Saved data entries
+===+
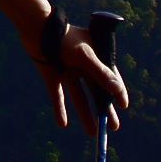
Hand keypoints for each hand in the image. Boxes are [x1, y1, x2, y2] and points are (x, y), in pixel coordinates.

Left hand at [22, 13, 130, 136]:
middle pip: (96, 92)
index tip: (123, 106)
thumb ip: (100, 73)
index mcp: (95, 56)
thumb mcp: (85, 56)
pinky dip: (60, 109)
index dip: (117, 92)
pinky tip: (63, 124)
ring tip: (93, 133)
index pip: (110, 77)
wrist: (37, 28)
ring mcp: (67, 70)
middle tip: (112, 128)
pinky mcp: (52, 75)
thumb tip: (117, 90)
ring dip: (85, 115)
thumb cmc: (64, 38)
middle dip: (104, 110)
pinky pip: (58, 95)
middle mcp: (82, 65)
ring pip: (79, 97)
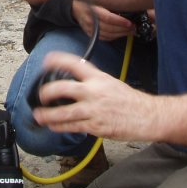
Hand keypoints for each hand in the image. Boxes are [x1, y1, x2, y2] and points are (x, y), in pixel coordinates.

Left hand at [31, 51, 154, 141]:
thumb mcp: (110, 83)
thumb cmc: (130, 100)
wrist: (147, 116)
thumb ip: (92, 82)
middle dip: (47, 91)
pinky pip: (73, 127)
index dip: (58, 60)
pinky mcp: (96, 126)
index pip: (75, 63)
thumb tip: (74, 85)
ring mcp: (94, 110)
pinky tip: (53, 126)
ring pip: (65, 112)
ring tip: (39, 115)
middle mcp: (94, 91)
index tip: (46, 61)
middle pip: (64, 88)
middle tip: (40, 95)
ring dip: (48, 115)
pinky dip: (60, 127)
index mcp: (98, 78)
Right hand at [72, 2, 133, 41]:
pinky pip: (104, 38)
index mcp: (91, 9)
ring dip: (121, 34)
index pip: (107, 18)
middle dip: (123, 29)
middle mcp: (89, 20)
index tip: (130, 23)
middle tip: (134, 28)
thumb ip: (109, 0)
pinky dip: (114, 37)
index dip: (120, 22)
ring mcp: (89, 28)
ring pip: (107, 35)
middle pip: (109, 28)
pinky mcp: (89, 33)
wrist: (74, 6)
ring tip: (130, 31)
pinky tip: (121, 34)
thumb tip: (126, 4)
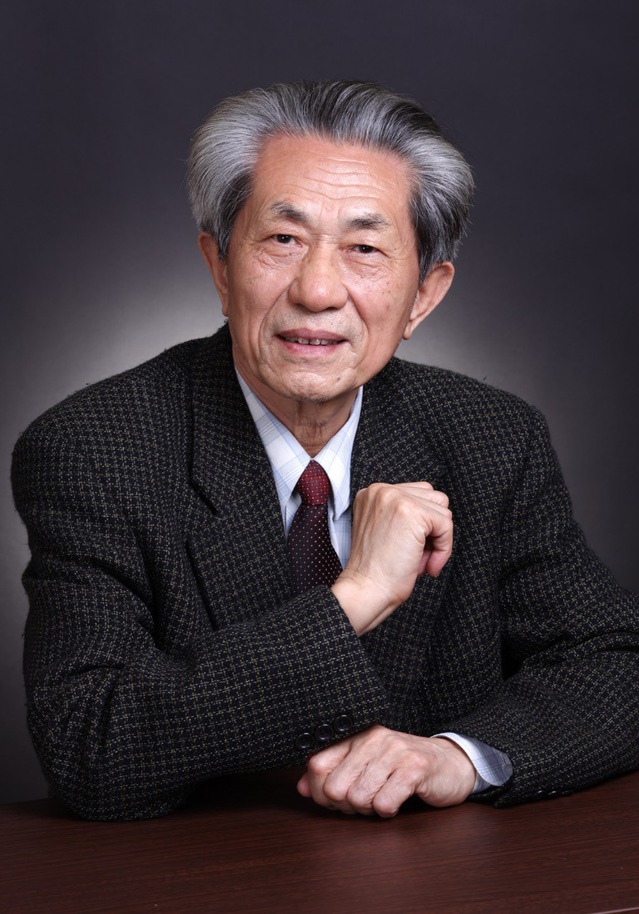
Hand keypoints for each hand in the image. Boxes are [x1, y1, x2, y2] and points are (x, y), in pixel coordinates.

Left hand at [297, 726, 474, 816]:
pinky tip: (398, 800)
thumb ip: (332, 775)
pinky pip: (384, 803)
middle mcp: (372, 737)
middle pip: (335, 787)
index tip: (337, 799)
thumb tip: (302, 788)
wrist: (451, 765)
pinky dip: (388, 810)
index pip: (317, 765)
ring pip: (358, 798)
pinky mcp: (414, 767)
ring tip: (384, 798)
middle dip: (347, 806)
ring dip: (370, 809)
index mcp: (356, 735)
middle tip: (366, 801)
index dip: (321, 792)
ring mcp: (394, 750)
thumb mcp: (365, 767)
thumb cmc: (403, 768)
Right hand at [332, 481, 452, 634]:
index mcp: (372, 493)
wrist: (365, 590)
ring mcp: (396, 498)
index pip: (418, 494)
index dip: (423, 525)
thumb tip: (439, 515)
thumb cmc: (376, 571)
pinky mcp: (412, 512)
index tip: (412, 550)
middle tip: (417, 556)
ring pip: (442, 511)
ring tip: (419, 560)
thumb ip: (404, 516)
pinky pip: (446, 525)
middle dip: (432, 530)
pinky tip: (427, 566)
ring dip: (438, 540)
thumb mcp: (386, 532)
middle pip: (433, 498)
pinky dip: (444, 550)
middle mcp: (381, 490)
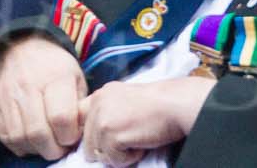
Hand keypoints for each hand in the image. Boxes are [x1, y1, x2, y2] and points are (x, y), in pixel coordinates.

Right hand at [0, 35, 86, 160]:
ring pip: (21, 138)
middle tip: (61, 147)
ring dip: (37, 149)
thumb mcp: (75, 76)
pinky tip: (32, 140)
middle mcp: (29, 86)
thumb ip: (82, 104)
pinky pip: (6, 137)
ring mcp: (9, 96)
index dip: (69, 135)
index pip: (61, 117)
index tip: (73, 135)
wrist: (19, 48)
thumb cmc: (54, 66)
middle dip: (54, 149)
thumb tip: (84, 130)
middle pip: (39, 132)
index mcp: (55, 77)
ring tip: (47, 144)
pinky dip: (21, 146)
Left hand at [78, 77, 213, 165]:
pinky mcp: (112, 135)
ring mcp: (103, 120)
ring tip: (137, 137)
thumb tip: (92, 138)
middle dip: (108, 148)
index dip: (92, 135)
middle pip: (88, 144)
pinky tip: (142, 141)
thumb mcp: (124, 100)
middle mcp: (97, 104)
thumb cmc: (158, 105)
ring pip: (100, 155)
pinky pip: (115, 161)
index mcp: (100, 95)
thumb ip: (106, 112)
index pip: (80, 121)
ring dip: (119, 153)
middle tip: (131, 137)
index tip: (108, 137)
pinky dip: (130, 157)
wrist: (177, 104)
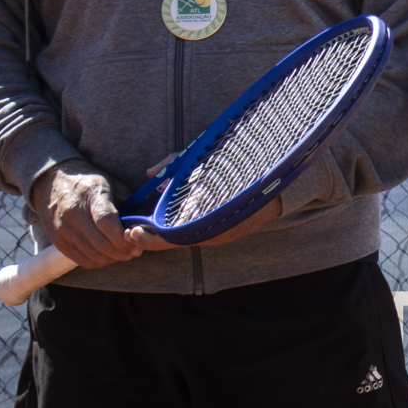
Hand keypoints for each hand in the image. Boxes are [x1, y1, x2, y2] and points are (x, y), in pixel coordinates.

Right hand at [31, 160, 151, 267]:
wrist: (52, 181)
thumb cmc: (89, 183)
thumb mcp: (112, 184)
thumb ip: (128, 204)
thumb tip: (145, 223)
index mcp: (91, 195)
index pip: (107, 222)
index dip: (123, 238)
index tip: (137, 244)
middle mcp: (74, 214)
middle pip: (101, 244)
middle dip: (123, 253)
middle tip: (135, 252)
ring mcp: (63, 228)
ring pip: (92, 255)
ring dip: (112, 259)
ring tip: (123, 254)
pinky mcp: (57, 240)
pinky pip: (80, 259)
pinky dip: (97, 262)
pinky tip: (107, 256)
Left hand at [138, 150, 283, 246]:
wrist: (278, 188)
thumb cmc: (240, 174)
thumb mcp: (205, 164)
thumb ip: (175, 166)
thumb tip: (149, 173)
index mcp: (208, 223)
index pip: (171, 238)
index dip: (149, 238)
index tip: (132, 230)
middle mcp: (213, 234)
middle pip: (173, 243)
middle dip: (150, 239)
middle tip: (129, 232)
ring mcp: (219, 235)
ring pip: (183, 241)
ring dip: (162, 236)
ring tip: (141, 229)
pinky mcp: (222, 232)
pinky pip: (195, 235)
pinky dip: (177, 232)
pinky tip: (165, 224)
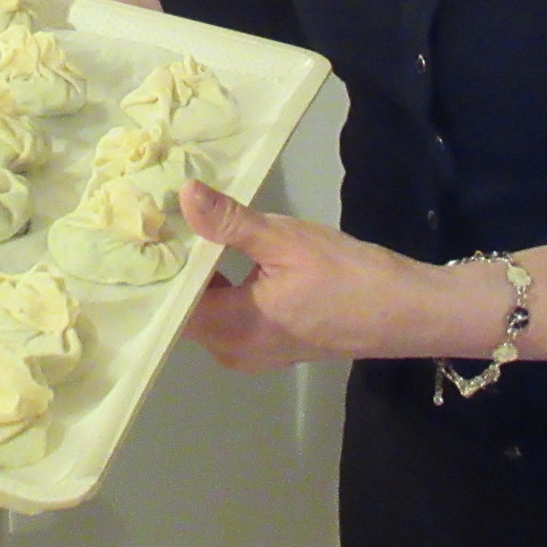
+===+
In the data above, tally the lines that contain the string "Left" and give that figure alone.

= Output for this exercise =
5